Which of the following basic principles was violated during the administrator’s employment?
A. Implicit deny
B. Loss of availability
C. Defensive privileges
D. Least privilege
Answer: D
The principle of least privilege was violated because he retained privileges from all his previous administrator positions in different divisions. Implicit deny ensures that only access that is explicitly granted is allowed, but the administrator was explicitly granted privileges. While the administrator’s actions could have caused loss of availability, loss of availability isn’t a basic principle. Defensive privileges aren’t a valid security principle.

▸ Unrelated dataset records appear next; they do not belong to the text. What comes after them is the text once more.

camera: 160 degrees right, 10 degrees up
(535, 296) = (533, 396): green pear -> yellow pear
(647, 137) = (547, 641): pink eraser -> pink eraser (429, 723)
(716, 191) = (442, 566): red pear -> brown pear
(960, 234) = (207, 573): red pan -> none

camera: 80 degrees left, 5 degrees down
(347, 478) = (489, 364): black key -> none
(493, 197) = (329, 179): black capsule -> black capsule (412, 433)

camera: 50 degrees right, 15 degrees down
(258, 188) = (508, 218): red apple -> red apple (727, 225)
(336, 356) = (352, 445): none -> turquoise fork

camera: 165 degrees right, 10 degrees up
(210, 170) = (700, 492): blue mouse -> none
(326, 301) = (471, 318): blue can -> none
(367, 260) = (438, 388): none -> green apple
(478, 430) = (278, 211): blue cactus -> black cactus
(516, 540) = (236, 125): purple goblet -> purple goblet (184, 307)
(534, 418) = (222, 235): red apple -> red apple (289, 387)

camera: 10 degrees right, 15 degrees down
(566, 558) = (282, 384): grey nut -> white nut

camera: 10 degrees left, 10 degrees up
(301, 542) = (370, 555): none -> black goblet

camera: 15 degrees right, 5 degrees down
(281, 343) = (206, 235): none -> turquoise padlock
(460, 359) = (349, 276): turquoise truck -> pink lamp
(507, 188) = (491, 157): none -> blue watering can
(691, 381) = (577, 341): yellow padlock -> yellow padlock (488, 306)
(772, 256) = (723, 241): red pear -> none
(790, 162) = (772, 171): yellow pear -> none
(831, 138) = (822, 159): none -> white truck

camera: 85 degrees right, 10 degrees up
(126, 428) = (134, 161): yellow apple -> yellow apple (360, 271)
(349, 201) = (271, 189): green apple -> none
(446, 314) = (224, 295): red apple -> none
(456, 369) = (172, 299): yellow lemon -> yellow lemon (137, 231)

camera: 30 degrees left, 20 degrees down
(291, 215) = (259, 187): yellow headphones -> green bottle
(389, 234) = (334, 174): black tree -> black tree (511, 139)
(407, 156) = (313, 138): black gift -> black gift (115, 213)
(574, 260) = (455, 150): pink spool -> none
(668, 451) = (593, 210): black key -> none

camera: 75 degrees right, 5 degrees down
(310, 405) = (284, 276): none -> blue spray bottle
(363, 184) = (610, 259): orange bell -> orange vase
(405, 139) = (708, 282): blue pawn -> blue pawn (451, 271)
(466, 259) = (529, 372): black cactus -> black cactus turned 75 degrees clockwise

- Scenario: An administrator has been working within an organization for over 10 years. He has moved between different IT divisions within the company and has retained privileges from each of the jobs that he’s had during his tenure. Recently, supervisors admonished him for making unauthorized changes to systems. He once again made an unauthorized change that resulted in an unexpected outage and management decided to terminate his employment at the company. He came back to work the following day to clean out his desk and belongings, and during this time he installed a malicious script that was scheduled to run as a logic bomb on the first day of the following month. The script will change administrator passwords, delete files, and shut down over 100 servers in the datacenter.
What could have discovered problems with this user’s account while he was employed?
A. Policy requiring strong authentication
B. Multifactor authentication
C. Logging
D. Account review
Answer: D
Account review can discover when users have more privileges than they need and could have been used to discover that this employee had permissions from several positions. Strong authentication methods (including multifactor authentication) would not have prevented the problems in this scenario. Logging could have recorded activity, but a review is necessary to discover the problems.